(Images of plotted data)
== == ==
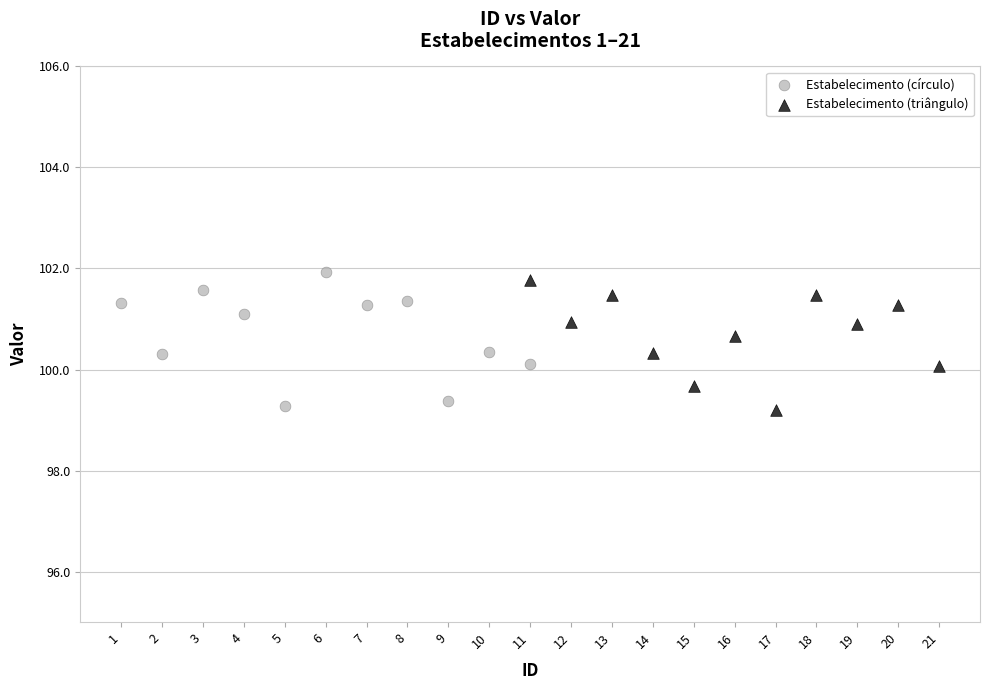

What are all the series names shown in the legend?

Estabelecimento (círculo), Estabelecimento (triângulo)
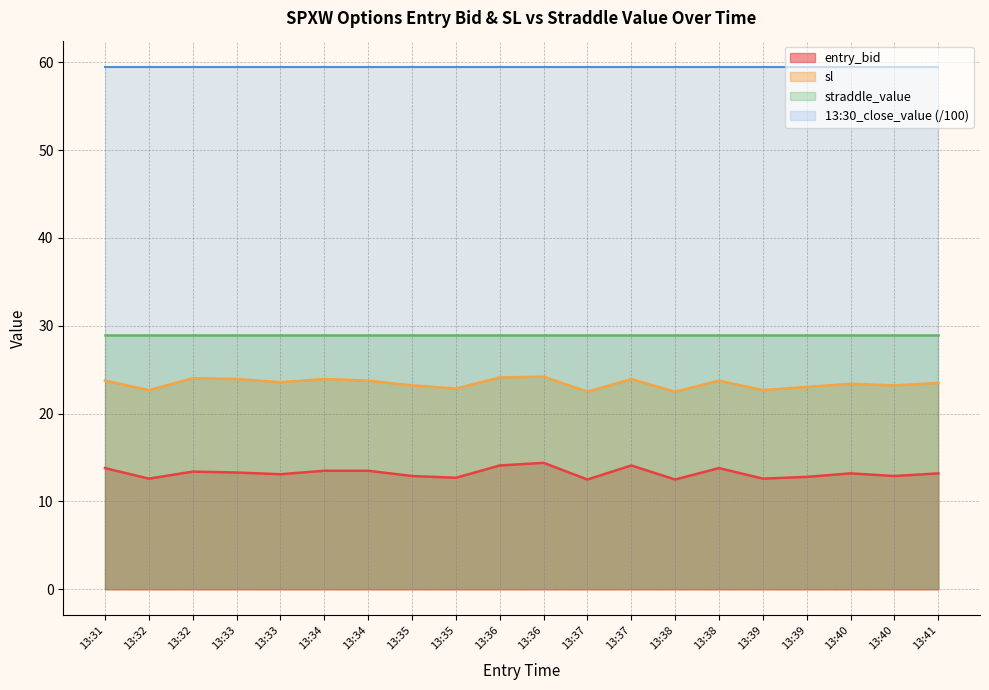

Is it true that entry_bid equals 14.1 at 13:36?

True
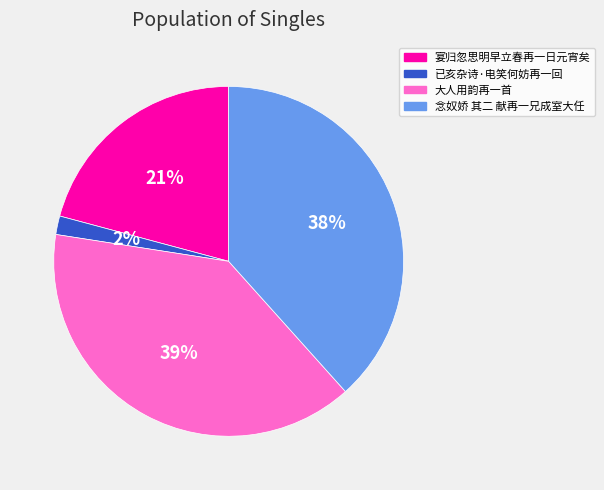

To the nearest percent, what is the average slice percentage?

25%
== == ==
**Task statement**
Copy all of the data above word for word, leaving out the pictures.

**Exercise response**
What are all the series names shown in the legend?

Estabelecimento (círculo), Estabelecimento (triângulo)

Is it true that entry_bid equals 14.1 at 13:36?

True

To the nearest percent, what is the average slice percentage?

25%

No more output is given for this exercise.